> What to do:
Please repeat, from the entries that follow, the lines from the one containing "<source format=gbr>" through the one containing "X154700000Y-107700000D03*" exactly, adding nothing.

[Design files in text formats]
+ + +
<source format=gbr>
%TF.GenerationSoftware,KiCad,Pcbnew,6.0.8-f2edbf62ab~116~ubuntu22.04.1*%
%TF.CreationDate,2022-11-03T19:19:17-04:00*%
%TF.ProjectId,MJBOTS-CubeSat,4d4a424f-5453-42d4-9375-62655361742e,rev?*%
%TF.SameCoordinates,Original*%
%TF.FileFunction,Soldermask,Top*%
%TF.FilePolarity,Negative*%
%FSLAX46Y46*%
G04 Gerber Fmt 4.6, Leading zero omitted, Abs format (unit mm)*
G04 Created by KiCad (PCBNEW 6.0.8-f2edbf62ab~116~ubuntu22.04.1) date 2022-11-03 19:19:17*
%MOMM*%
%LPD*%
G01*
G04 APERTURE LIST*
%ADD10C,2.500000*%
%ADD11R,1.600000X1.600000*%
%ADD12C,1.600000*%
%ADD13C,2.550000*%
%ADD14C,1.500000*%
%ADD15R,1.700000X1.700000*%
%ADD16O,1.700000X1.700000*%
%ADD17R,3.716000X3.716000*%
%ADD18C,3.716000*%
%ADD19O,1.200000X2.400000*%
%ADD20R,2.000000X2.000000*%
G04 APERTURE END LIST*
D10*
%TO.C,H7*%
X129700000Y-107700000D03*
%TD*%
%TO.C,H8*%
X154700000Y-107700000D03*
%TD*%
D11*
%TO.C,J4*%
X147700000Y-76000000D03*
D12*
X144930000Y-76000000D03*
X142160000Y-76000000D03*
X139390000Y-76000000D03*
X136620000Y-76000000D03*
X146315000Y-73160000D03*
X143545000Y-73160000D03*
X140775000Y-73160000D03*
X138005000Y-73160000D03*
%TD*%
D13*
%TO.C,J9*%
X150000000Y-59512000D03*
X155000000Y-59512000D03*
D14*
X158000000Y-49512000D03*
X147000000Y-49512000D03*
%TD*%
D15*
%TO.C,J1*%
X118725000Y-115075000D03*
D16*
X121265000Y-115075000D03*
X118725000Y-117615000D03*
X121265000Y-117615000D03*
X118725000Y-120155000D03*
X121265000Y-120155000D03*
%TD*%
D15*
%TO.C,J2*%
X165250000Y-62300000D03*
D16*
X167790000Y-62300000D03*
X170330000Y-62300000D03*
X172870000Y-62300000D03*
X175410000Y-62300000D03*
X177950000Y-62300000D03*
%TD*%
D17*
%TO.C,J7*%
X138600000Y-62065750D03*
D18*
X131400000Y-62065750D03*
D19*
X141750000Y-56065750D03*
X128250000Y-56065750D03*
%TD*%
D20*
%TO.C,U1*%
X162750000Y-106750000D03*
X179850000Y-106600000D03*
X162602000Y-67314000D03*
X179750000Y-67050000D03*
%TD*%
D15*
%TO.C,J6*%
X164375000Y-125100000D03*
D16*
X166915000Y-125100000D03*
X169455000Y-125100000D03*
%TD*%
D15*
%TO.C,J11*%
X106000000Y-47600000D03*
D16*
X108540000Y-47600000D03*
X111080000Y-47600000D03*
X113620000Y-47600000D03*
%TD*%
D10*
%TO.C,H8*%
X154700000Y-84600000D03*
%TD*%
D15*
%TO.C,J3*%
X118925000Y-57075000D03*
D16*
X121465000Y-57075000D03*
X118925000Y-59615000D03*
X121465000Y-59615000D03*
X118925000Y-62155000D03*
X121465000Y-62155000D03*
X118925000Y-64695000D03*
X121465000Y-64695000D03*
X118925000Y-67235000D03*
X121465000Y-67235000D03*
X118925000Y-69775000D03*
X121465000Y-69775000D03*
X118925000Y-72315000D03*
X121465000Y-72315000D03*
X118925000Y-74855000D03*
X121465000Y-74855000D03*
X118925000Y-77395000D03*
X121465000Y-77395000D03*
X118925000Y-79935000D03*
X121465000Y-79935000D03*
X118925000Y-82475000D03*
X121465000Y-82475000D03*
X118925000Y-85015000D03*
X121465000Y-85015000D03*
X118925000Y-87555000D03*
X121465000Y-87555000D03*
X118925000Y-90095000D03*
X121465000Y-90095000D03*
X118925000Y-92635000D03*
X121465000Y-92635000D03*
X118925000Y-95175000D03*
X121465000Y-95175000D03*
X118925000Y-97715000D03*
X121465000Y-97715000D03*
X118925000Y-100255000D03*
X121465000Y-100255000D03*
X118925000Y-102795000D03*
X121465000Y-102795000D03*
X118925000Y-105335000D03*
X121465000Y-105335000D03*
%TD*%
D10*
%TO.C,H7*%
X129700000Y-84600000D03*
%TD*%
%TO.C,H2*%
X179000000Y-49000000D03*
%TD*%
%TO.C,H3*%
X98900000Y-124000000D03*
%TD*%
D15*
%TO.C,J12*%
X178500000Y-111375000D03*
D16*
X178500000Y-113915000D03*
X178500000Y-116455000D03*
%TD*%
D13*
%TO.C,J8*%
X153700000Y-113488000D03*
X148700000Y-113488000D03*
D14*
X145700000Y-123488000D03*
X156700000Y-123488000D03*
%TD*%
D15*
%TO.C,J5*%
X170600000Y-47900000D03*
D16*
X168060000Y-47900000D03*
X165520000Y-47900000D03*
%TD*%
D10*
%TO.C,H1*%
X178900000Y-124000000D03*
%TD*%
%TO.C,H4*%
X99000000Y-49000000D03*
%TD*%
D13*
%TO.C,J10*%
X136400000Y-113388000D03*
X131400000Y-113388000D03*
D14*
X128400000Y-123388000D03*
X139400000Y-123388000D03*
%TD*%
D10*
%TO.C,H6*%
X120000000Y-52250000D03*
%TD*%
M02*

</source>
+ + +
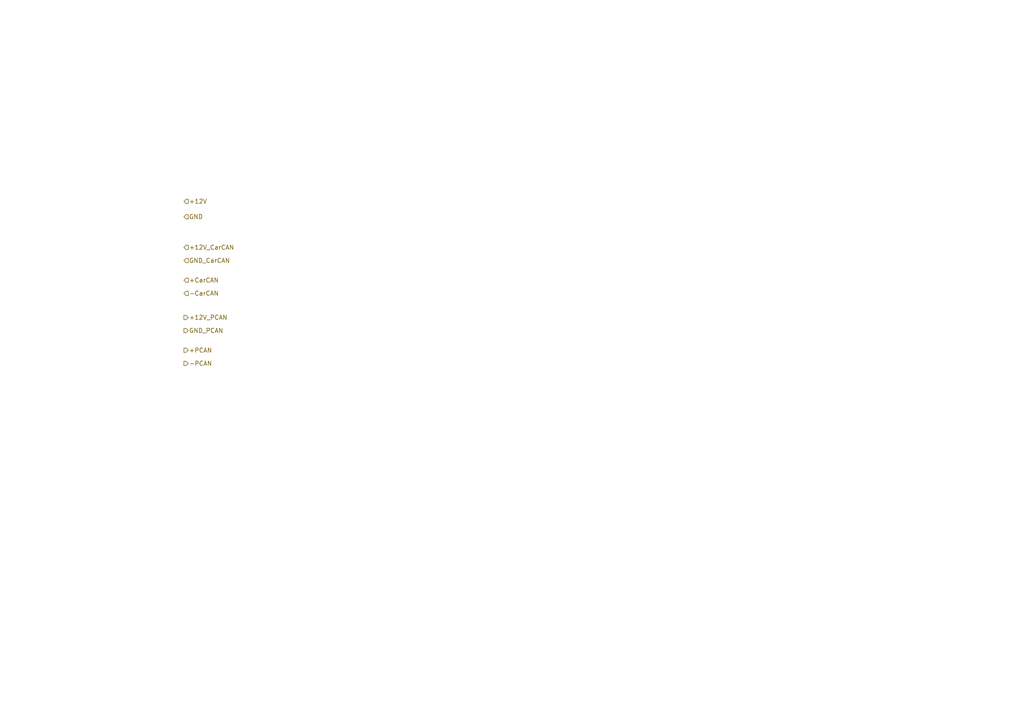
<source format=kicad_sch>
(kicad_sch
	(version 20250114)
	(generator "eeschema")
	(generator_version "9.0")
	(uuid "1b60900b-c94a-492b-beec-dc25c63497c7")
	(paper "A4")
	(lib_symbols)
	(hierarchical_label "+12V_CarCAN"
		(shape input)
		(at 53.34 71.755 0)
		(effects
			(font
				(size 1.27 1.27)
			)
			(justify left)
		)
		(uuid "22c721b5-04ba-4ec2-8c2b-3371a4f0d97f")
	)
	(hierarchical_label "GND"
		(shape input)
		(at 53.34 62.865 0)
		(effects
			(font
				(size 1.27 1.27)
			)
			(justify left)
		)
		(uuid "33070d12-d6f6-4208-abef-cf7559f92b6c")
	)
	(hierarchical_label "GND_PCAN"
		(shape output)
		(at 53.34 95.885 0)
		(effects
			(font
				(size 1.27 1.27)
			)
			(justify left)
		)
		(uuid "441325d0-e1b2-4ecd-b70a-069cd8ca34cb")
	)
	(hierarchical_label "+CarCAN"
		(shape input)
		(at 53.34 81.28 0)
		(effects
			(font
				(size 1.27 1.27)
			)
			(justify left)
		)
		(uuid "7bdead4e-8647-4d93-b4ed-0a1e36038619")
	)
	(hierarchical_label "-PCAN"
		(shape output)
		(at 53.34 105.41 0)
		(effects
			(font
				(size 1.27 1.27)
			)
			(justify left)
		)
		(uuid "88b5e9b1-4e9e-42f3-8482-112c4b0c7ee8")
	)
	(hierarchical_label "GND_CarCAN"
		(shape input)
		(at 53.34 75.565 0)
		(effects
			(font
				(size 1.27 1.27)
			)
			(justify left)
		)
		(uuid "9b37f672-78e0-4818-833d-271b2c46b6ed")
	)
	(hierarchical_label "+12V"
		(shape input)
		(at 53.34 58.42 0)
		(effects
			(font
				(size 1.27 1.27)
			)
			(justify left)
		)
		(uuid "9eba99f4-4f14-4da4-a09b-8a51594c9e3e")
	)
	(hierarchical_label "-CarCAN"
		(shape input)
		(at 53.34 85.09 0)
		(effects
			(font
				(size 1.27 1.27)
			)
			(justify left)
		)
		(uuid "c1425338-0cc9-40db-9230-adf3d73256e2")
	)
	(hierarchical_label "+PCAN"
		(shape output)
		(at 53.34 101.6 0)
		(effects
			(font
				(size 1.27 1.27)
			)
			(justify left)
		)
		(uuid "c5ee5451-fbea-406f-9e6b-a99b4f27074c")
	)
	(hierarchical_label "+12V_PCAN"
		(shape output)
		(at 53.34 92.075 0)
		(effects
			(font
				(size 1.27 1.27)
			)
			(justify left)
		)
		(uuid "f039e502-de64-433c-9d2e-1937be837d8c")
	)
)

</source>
+ + +
> Task output:
<source format=gbr>
%TF.GenerationSoftware,KiCad,Pcbnew,6.0.8-f2edbf62ab~116~ubuntu22.04.1*%
%TF.CreationDate,2022-11-03T19:19:17-04:00*%
%TF.ProjectId,MJBOTS-CubeSat,4d4a424f-5453-42d4-9375-62655361742e,rev?*%
%TF.SameCoordinates,Original*%
%TF.FileFunction,Soldermask,Top*%
%TF.FilePolarity,Negative*%
%FSLAX46Y46*%
G04 Gerber Fmt 4.6, Leading zero omitted, Abs format (unit mm)*
G04 Created by KiCad (PCBNEW 6.0.8-f2edbf62ab~116~ubuntu22.04.1) date 2022-11-03 19:19:17*
%MOMM*%
%LPD*%
G01*
G04 APERTURE LIST*
%ADD10C,2.500000*%
%ADD11R,1.600000X1.600000*%
%ADD12C,1.600000*%
%ADD13C,2.550000*%
%ADD14C,1.500000*%
%ADD15R,1.700000X1.700000*%
%ADD16O,1.700000X1.700000*%
%ADD17R,3.716000X3.716000*%
%ADD18C,3.716000*%
%ADD19O,1.200000X2.400000*%
%ADD20R,2.000000X2.000000*%
G04 APERTURE END LIST*
D10*
%TO.C,H7*%
X129700000Y-107700000D03*
%TD*%
%TO.C,H8*%
X154700000Y-107700000D03*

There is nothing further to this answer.